File swarming (or file sharing) is one of the most important applications in P2P networks. One classical example of file swarming applications is the well-known BitTorrent (BT) protocol. In this talk, we first present the BT protocol, then we propose a stochastic framework to analyze a file swarming system under realistic setting: constraints in upload/download capacity, collaboration among peers and incentive for chunk exchange. We first extend the results in the coupon system by Massoulie and we provide a tighter performance bound. Then we generalize the coupon system by considering peers with limited upload and download capacity. We illustrate the well-known last-piece problem, and show the effectiveness of using forward error-correction (FEC) code and/or multiple requests to improve the performance. Lastly, we propose a framework to analyze an incentive-based file swarming system.
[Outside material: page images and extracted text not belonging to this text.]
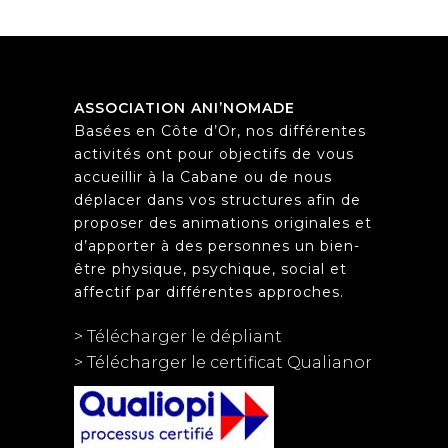
ASSOCIATION ANI’NOMADE
Basées en Côte d’Or, nos différentes
activités ont pour objectifs de vous
accueillir à la Cabane ou de nous
déplacer dans vos structures afin de
proposer des animations originales et
d’apporter à des personnes un bien-
être physique, psychique, social et
affectif par différentes approches.
> Télécharger le dépliant
> Télécharger le certificat Qualianor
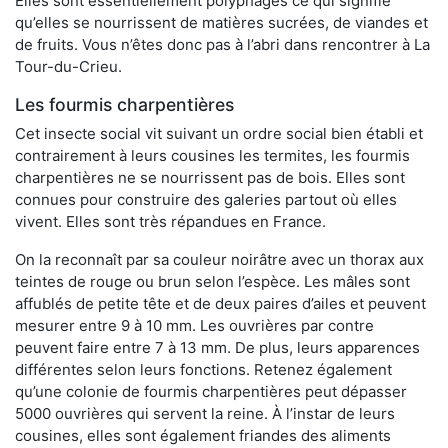
Elles sont essentiellement polyphages ce qui signifie
qu’elles se nourrissent de matières sucrées, de viandes et
de fruits. Vous n’êtes donc pas à l’abri dans rencontrer à La
Tour-du-Crieu.
Les fourmis charpentières
Cet insecte social vit suivant un ordre social bien établi et
contrairement à leurs cousines les termites, les fourmis
charpentières ne se nourrissent pas de bois. Elles sont
connues pour construire des galeries partout où elles
vivent. Elles sont très répandues en France.
On la reconnaît par sa couleur noirâtre avec un thorax aux
teintes de rouge ou brun selon l’espèce. Les mâles sont
affublés de petite tête et de deux paires d’ailes et peuvent
mesurer entre 9 à 10 mm. Les ouvrières par contre
peuvent faire entre 7 à 13 mm. De plus, leurs apparences
différentes selon leurs fonctions. Retenez également
qu’une colonie de fourmis charpentières peut dépasser
5000 ouvrières qui servent la reine. À l’instar de leurs
cousines, elles sont également friandes des aliments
The stochastic framework we propose can serve as a basis for other researchers to analyze and design more advanced features of file swarming systems.

Short Bio:

John C.S Lui is currently the chairman of the Department of Computer Science & Engineering at The Chinese University of Hong Kong. He received his Ph.D. in Computer Science from UCLA. He has been a visiting professor in computer science departments at UCLA, Columbia University, University of Maryland at College Park, Purdue University, University of Massachusetts at Amherst and Universit degli Studi di Torino in Italy. His current research interests are in theoretic/applied topics in data networks, distributed multimedia systems, network security, OS design issues and mathematical optimization and performance evaluation theory. John received various departmental teaching awards and the CUHK Vice-Chancellor's Exemplary Teaching Award in 2001. He is a co-recipient of the IFIP WG 7.3 Performance 2005 and IEEE/IFIP NOMS 2006 Best Paper Awards. He is on the editorial board of IEEE Transactions on Computers, IEEE Transactions on Parallel & Distributed Systems, Performance Evaluation Journal and International Journal on Network Security. He is currently the vice president of the ACM SIGMETRICS. His personal interests include films and general reading.